Near Fily, outside of Moscow – Letters from Russia, Part 11

Letters from Russia, Sept. 11, 1812 letter (handwritten)
Letters from Russia, Sept. 11, 1812 letter (handwritten)

Sept 11, 1812
Near Fily, outside of Moscow

Oh my sweet Genevieve,

This dangerous wager with lives and spoils continues and the revulsion in me festers. After the hideous cruelty at Borodino, the army has reached a fever pitch as momentum pulls us to Moscow like a stormy outgoing tide – the deeper we move into Russia, the farther away I am from return to you.  Oh why did we not stop in Smolensk of at the Neiman and call upon the strongest from each side to fight to decide the victor!  Of course this folly of being strongest and ‘most right’ fills the armies (both I assume) or else their would be no reason to fight.  It goes beyond the love of motherland, a love of victory, to a desire of belonging to something strong as though belonging to something ‘right’ as a vindication of one’s existence and ability.  The reward for them is not the institutions that bring order, culture & equality to a land, but rather the thirst for the revelry that follows a battle.

The dead are quickly forgotten, and understandably so, as is respect and decency in the thick & moist aftermath of battle – they (the fallen) are forgotten in the pillage, the rape, the murder & these spoils of our war which entice the most hitherto most-principled man – officer or soldier.  Yet no thought is given to the humans their actions affect.  The shock and rage that will burrow in each witness – each victim – as these allegedly civilized men loose themselves in pandemonium.

These decent French men – who at home may walk a mile to help a friend or bounce the most delicate baby on a knee while laughing – loose all thought of kindness, mercy, or respect for life.  The villagers’ lives or livelihoods are sacrificed simply because they were brave enough to abandon their homes to fire, or even stay and defend their small tract against a foreign country.   For me, if I loose my kindness towards others, I shall be dead myself.

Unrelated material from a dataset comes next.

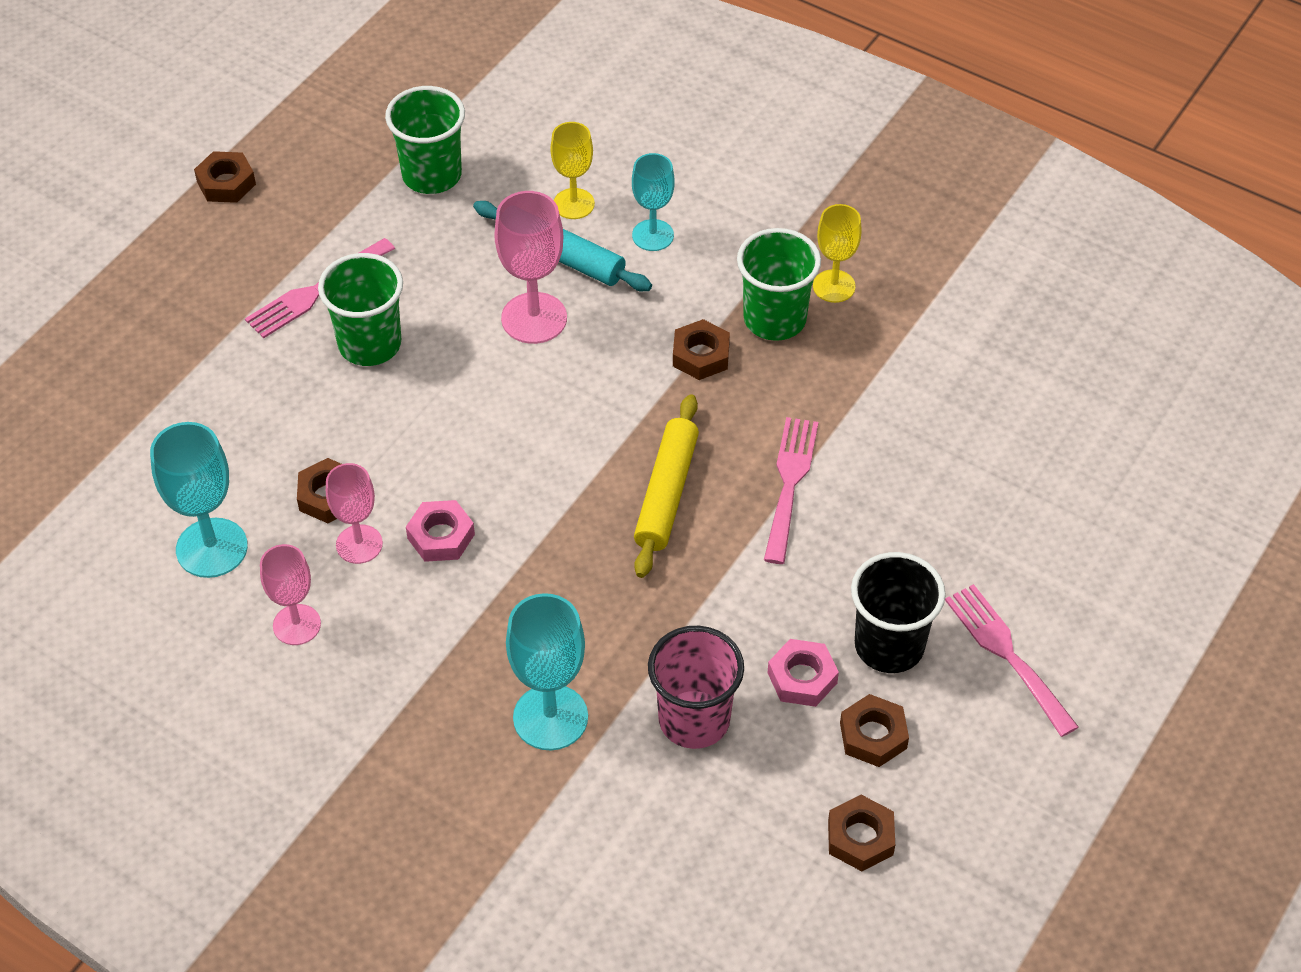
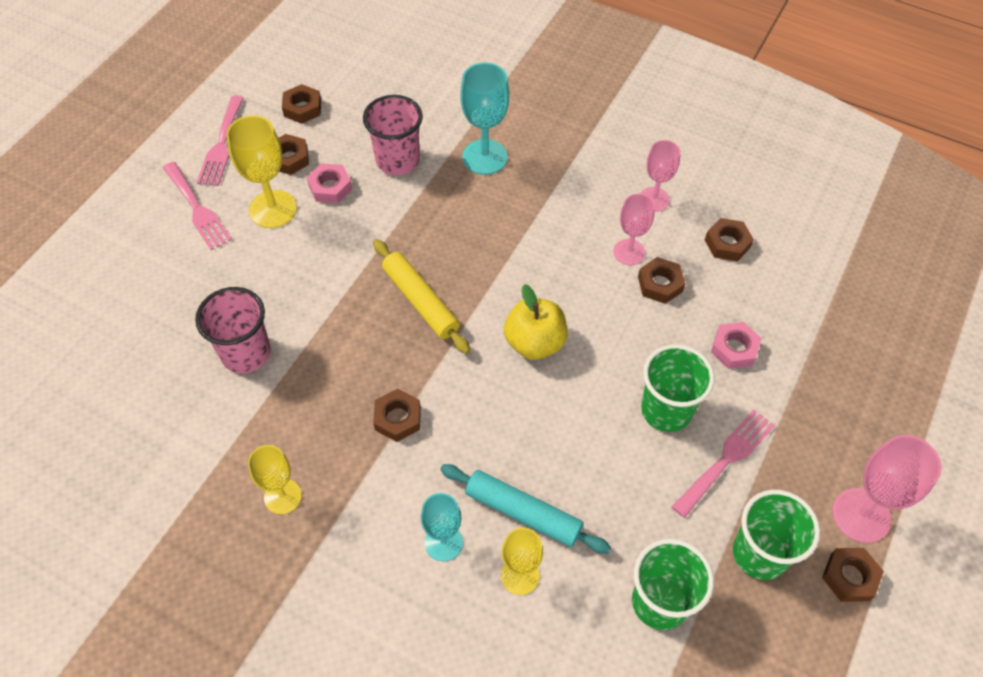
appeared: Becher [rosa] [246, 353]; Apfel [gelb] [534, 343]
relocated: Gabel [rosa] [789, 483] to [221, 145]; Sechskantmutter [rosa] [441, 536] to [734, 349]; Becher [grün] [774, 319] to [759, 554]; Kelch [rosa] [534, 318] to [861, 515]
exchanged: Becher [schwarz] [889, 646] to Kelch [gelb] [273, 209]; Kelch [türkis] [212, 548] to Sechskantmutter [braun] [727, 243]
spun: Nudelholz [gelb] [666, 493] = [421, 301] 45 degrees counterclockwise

Though I sit here cold and alone, I am free.   I can look at another person in the eyes and know, despite my army’s power over them, I do not feel a conqueror and I will not harm them for they have done nothing to me.  I am embarrassed of my nation, gluttonous on victory as we approach Moscow – the domes of cathedrals gleaming like a secret.  What joy is being an uninvited guest, forcing a way in after killing thousands? I for my own self reject this violence if for no reason other than empathy for the thousands who flee even now into the night – the children & the old, lame, sick, insane.  Even the sanest and most brutal of enemy soldiers does not deserve my wrath but my help ~ which I am rather helpless to give.  I did give my coat to a wounded young man I found in the woods.  He was shaking violently, his muddy clothing torn from explosion – I covered him with my wool coat before running to get a doctor or a litter.  When I returned, my coat was stolen (as were his boots), and I was derided for my efforts by the staff as the boy was Russian.